SPG-Net operationalizes the inpainting task in a two-step approach: segmentation prediction (SP-Net) followed by segmentation guidance (SG-Net). Initially, segmentation labels within missing image areas are predicted using SP-Net, which incorporates a residual block architecture and multi-scale discriminators for adversarial training. The output segmentation masks are then fed into SG-Net, which synthesizes the final inpainting result by combining the image input and predicted segmentation labels. This segmentation-informed inpainting framework effectively exploits the shape and localization data inherent to semantic segmentation, offering clearer object boundaries and texture detail.

Quantitative evaluations demonstrate significant improvements over existing methods like PatchMatch and GL, with SPG-Net surpassing these techniques in terms of SSIM and PSNR metrics. User studies further reflect perceptual preferences for SPG-Net's outputs, indicating its superior visual quality. Notably, the segmentation-driven methodology also empowers interactive editing capabilities, allowing users to modify segmentation labels and generate varied inpainting results without retraining the model.

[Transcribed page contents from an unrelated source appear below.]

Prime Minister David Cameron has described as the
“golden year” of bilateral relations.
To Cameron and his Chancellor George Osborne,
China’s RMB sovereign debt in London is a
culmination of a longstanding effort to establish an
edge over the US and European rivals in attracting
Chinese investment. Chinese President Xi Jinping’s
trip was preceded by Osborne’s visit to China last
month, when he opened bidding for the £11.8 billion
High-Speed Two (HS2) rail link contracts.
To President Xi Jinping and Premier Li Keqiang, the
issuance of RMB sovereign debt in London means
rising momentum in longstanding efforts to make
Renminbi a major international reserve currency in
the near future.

The implications of integrating segmentation maps in image inpainting are profound. It shifts the paradigm from texture propagation to structure-aware synthesis, enhancing the perceptual consistency of generated content. Looking forward, such integrations may pave the way for contributions in other image synthesis applications, such as video inpainting or virtual reality simulations, where seamless integration of generated content is imperative.

Future enhancements could focus on optimizing the training efficiency and exploring further applications of segmentation guidance for diverse image modalities. The advent of such techniques signifies evolving roles for semantic segmentation within generative models, suggesting avenues for richer, context-aware image reconstruction approaches in AI research.